Data Deduplication is a storage method that eliminates redundant data to free storage space. The redundant data are replaced by a pointer to the data. So in this topic I apply this method on my VMM Library that takes a lot of disk space on my lab storage (ISO, VHDX and so on).
Requirements for Data Deduplication
The below information are taken from this MSDN topic.
Data deduplication is supported only on the following:
- Windows Server operating systems beginning with Windows Server 2012
- NTFS data volumes
- Cluster shared volume file system (CSVFS) supporting virtual desktop infrastructure (VDI) workloads beginning with Windows Server 2012 R2
Deduplication is not supported on:
- System or boot volumes
- Remote mapped or remote mounted drives
- Cluster shared volume file system (CSVFS) for non-VDI workloads or any workloads on Windows Server 2012
- Files approaching or larger than 1 TB in size.

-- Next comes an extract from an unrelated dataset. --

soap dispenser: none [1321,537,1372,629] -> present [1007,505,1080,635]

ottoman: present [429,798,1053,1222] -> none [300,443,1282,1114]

- Volumes approaching or larger than 64 TB in size
Deduplication skips over the following files:
- System-state files
- Encrypted files
- Files with extended attributes
- Files whose size is less than 32 KB
- Reparse points (that are not data deduplication reparse points)
Install Data Deduplication service role
To install the Data Deduplication service role, run as Administrator a PowerShell console and execute the below command:
Add-WindowsFeature -name FS-Data Deduplication
Enable the Data Deduplication
On my VMM library servers, I have a D: volume where I store ISO, VHDX and so on. So I will enable the Data Deduplication on this volume.
To enable it, open the Server Manager and navigate to File Servers and Volumes. Right click on the volume where you want to enable the Data Deduplication and select Configure Data Deduplication.
Next select Data Deduplication for General purpose file server. Then you can choose to exclude files from the deduplication process. Next select Set Deduplication Schedule.
Next I enable background optimization to run Data Deduplication at low priority. However I enable also the throughput optimization to run the deduplication at normal priority on schedule.
To enable and schedule the Data Deduplication as above, you can run the below PowerShell script.
enable-dedupVolume "D:" New-DedupSchedule -Name "ThroughputOptimization" ` -Type Optimization ` -DurationHours 6 ` -days Mon, Tues, Wed, Thurs, Fri, Sat, Sun ` -Start 12:00am
Run the Data Deduplication process
With the above configuration the Data Deduplication is running at low priority. To run at normal priority the deduplication process, you can wait the schedule or you can run the below command:
start-dedupjob D:\ -Type Optimization
You can get the Deduplication status with this command:
Get-DedupStatus
You can also get this report from the Server Manager.
Compact the VHDX
If you use a Dynamic VHDX and you want to save space onto the VHDX storage, you can compact the virtual hard disk. However to optimize the VHDX, the related VM must be shutdown. So I run this small script to stop the VM, compact the disk and start again the VM.
$VMName = "VMFLS02" $VHDName = "VMFLS02-LIB" $VMObj = Get-VM $VMName Write-Host "Stopping $VMName virtual machine" Stop-VM $VMObj $VHDX = Get-VHD -VMID $VMObj.id | Where-Object {$_.Path -like "*$VHDName*"} if ($VHDX.VHDType -notmatch "Dynamic"){ Write-Host "Your VHDX type is not dynamic. Can't optimize disk" Exit } Else{ Write-Host "Optimizing $(($VHDX.Path))..." Optimize-VHD $VHDX.Path -Mode Full } Write-Host "Starting $VMName virtual machine" start-VM $VMObj
Before running the above script, the VHDX size was 56,8 GB.
After the VHDX compacting, the disk usage is 14GB. My lab storage says “Thank you :)”.